American Catholic pro-lifers have set in motion a legal appeal to Pope John Paul II with the hope of excommunicating pro-abortion politicians.

“A Canonical Petition to Excommunicate Culture of Death ‘Catholics'” was originated by Timothy A. Chichester, executive director of Yankee Samizsdat. Other plaintiffs include Judie Brown, president of American Life League; Stephen Brady, president of Roman Catholic Faithful; Christopher A. Ferrara, president of American Catholic Lawyers Association; and Joseph Scheidler, executive director of the Pro-Life Action League.

Brady told The Interim the petition is necessary because too many Catholic politicians flaunt Church teachings on abortion while continuing to profess to be practicing Catholics. “The laity are forced to act now because the priests and bishops have refused to carry out their duty,” he said. “Pro-abortion politicians excommunicate themselves when they support abortion, but the Church must still take the public stand against them and ensure that they do not receive the sacraments.”

Scheidler told The Interim that canon (or church) law says “that those who permit abortion to take place are by extension responsible for procured abortions.” He said without laws that permit abortion, the widespread slaughter of unborn babies would not even be possible.

Brady said while excommunication may seem harsh, “it is time to call to account” such political leaders. He sees several benefits to the petition. It will force pro-abortion Catholic politicians to re-examine their positions and perhaps lead them back to the Church. “This may save their soul,” he said. Furthermore, it will educate Catholics, and end the scandal among the faithful and the confusion within society caused by prominent pro-abortion Catholics. Brady said “only a public renouncement would bring pro-abortion politicians back into the fold and end the confusion.”
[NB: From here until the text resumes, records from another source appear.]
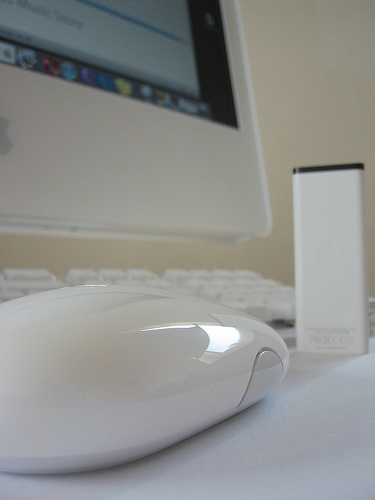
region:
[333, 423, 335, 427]
part of a table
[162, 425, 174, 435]
part of a mouse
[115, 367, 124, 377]
edge of a mouse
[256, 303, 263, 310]
part of a keyboard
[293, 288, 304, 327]
edge of a pole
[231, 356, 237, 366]
side of a mouse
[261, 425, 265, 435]
edge of a table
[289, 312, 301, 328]
edge of a keyboard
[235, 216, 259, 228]
edge of a screen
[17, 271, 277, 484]
a white mouse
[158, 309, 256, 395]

Scheidler sees the petition as mostly an opportunity to teach Catholics that support for abortion “puts oneself outside the church.” He hopes the threat of formal excommunication would lead those listed in the petition to seek salvation by renouncing their support for abortion.

The petition names 52 members of the U.S. Senate and House of Representatives, governors, and prominent former politicians who profess to be Catholic, including former Governor Mario Cuomo (D-N.Y.), Senators Edward Kennedy (D-Mass.), Patrick Leahy (D-Vt.), Senate majority leader Tom Daschle (D-S.D.) and U.S. ambassador to Canada Paul Celluci.

The petition will be presented in Rome this fall and organizers hope to have collected 100,000 supporter signatures, all of whom become plaintiffs in the legal action. Brady said a public pronouncement by the Pope that these politicians could not receive the sacraments “would set an example for the whole Catholic population.”

Scheidler is unsure whether or not the Pope will excommunicate the politicians noting that he has thrice before submitted such petitions, none of which received any response. He said the increased media attention to the current petition might lead American bishops to take a more public stand on the permissibility of Catholics supporting abortion. He said the faithful are scandalized when parish priests give communion to Catholics who excommunicate themselves because of their actions and that the problem must be addressed immediately. “Desperate times calls for desperate measures.”